### Exercise
Transcribe nothing except the lines below that run from the one with "candle: none [477,572,530,612]" to the one with "water bottle: present", ends included, and do not copy any picture.

===== Exercise material =====

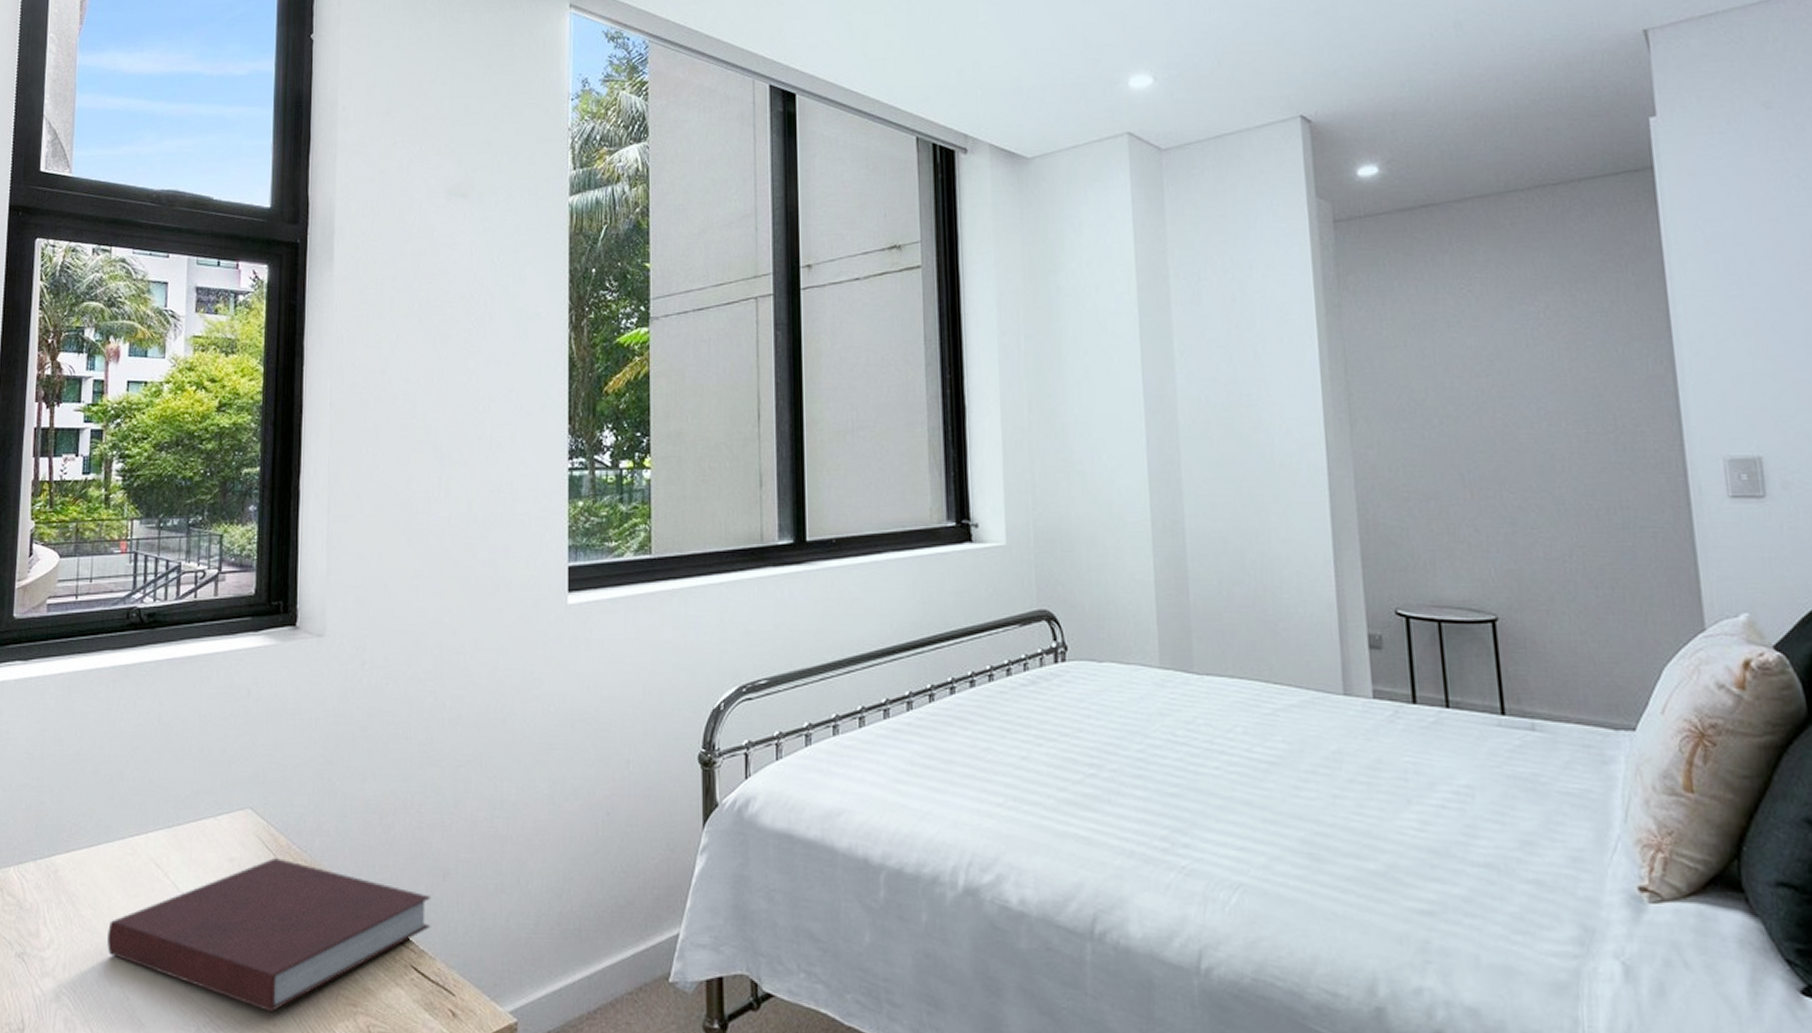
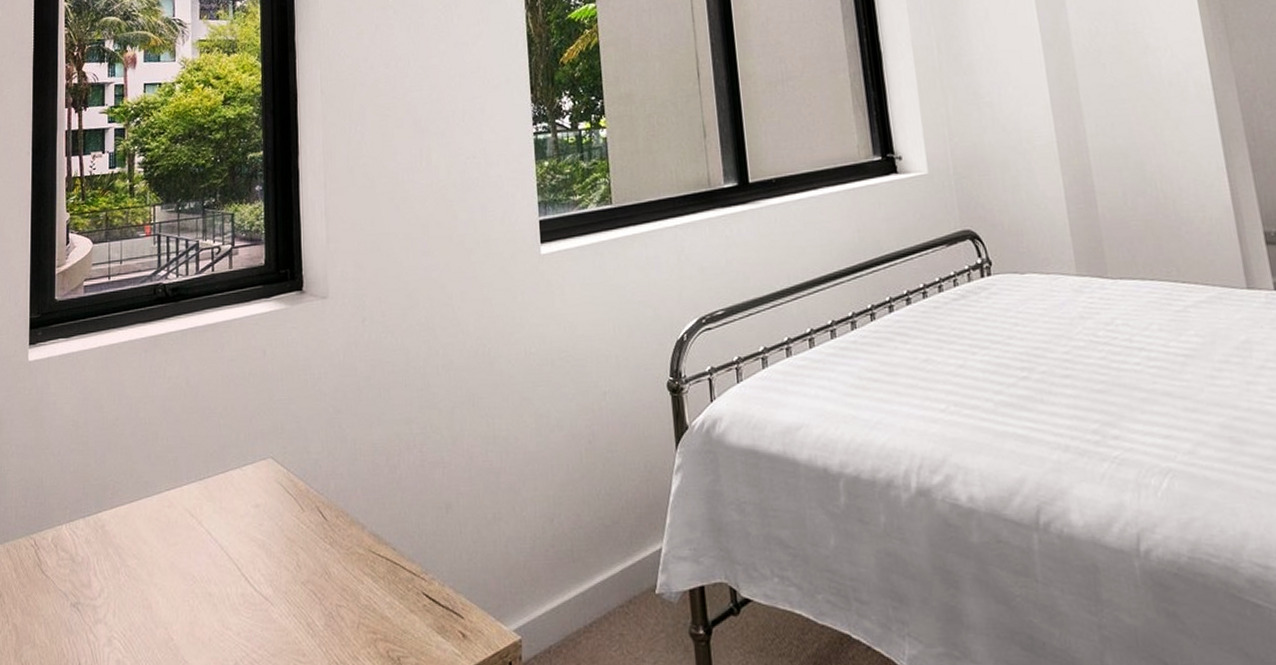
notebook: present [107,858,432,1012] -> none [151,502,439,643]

=====
===== Exercise material =====

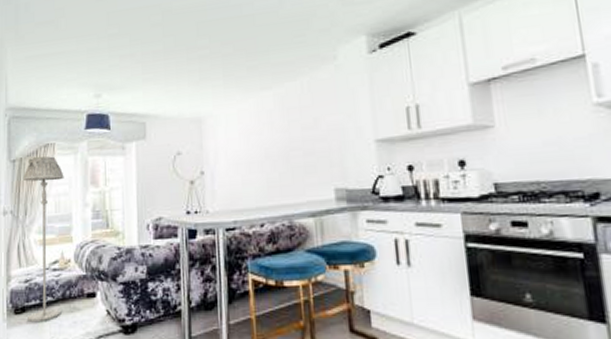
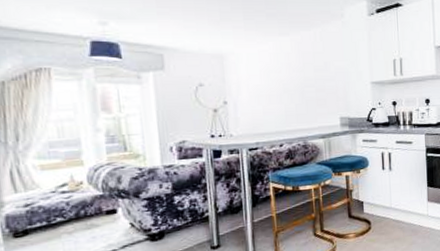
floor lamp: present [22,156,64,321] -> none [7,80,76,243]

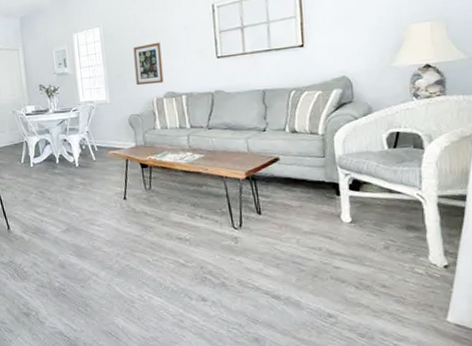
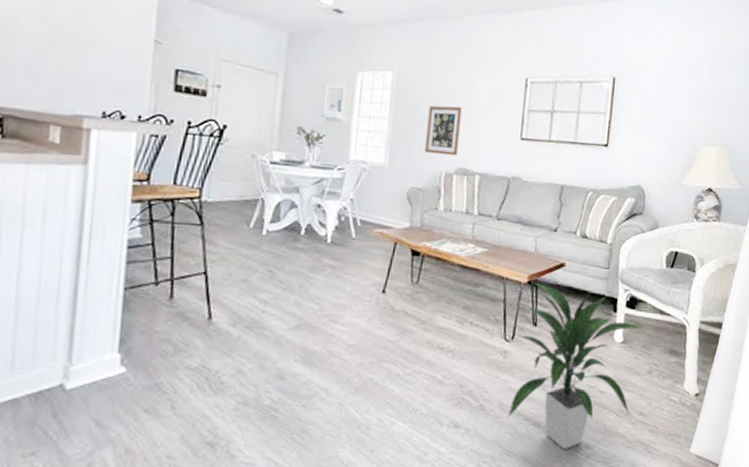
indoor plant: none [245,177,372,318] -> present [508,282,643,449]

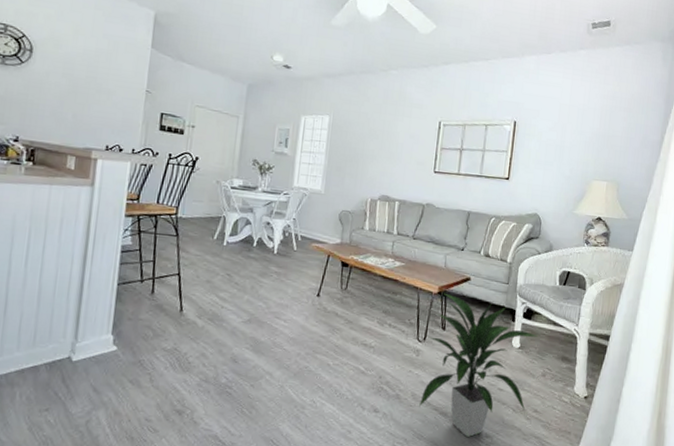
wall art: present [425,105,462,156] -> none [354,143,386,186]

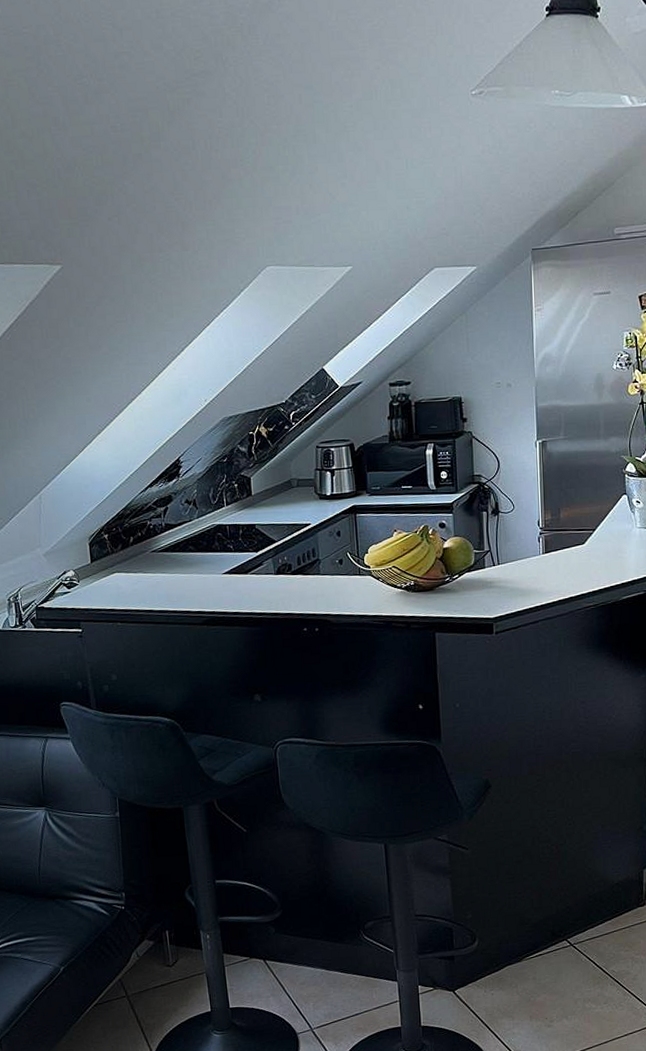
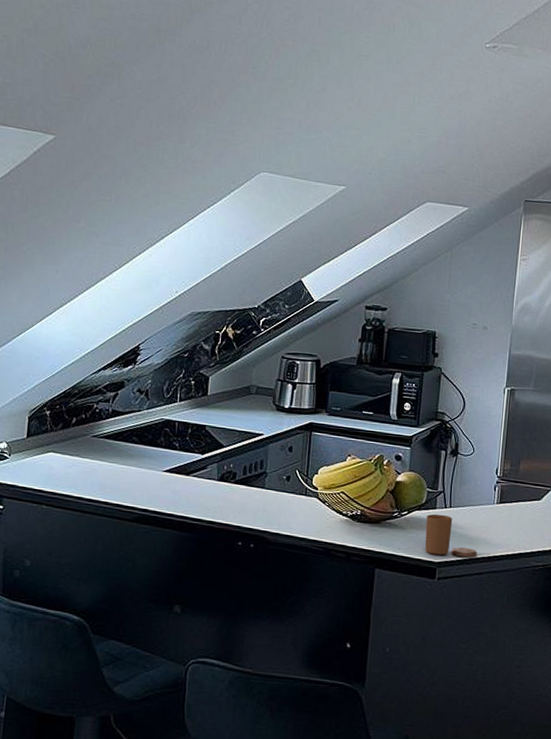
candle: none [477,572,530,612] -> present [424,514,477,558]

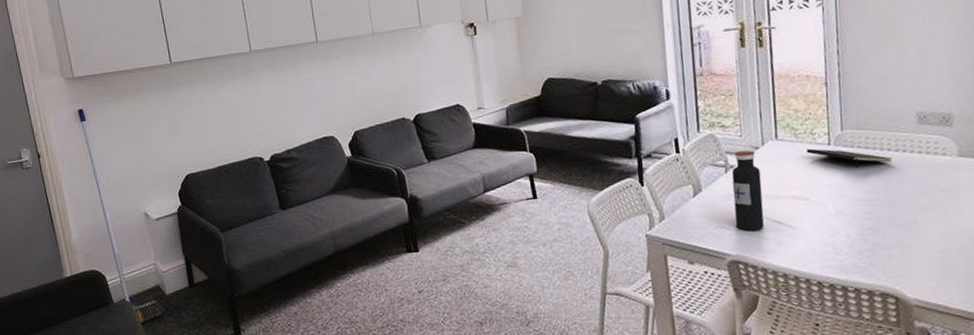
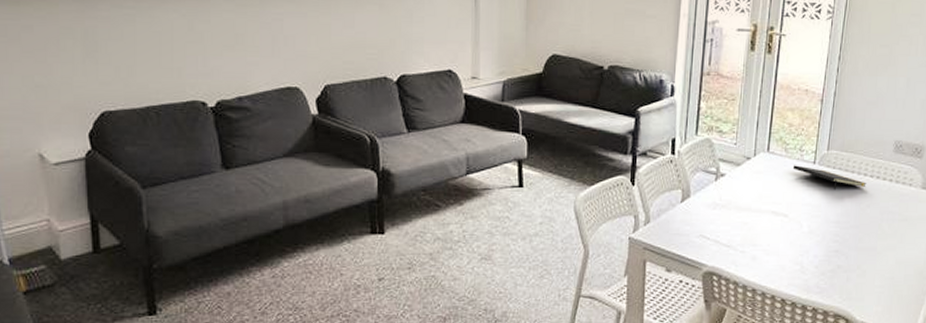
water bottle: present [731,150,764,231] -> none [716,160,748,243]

=====

### Expected answer
candle: none [477,572,530,612] -> present [424,514,477,558]

water bottle: present [731,150,764,231] -> none [716,160,748,243]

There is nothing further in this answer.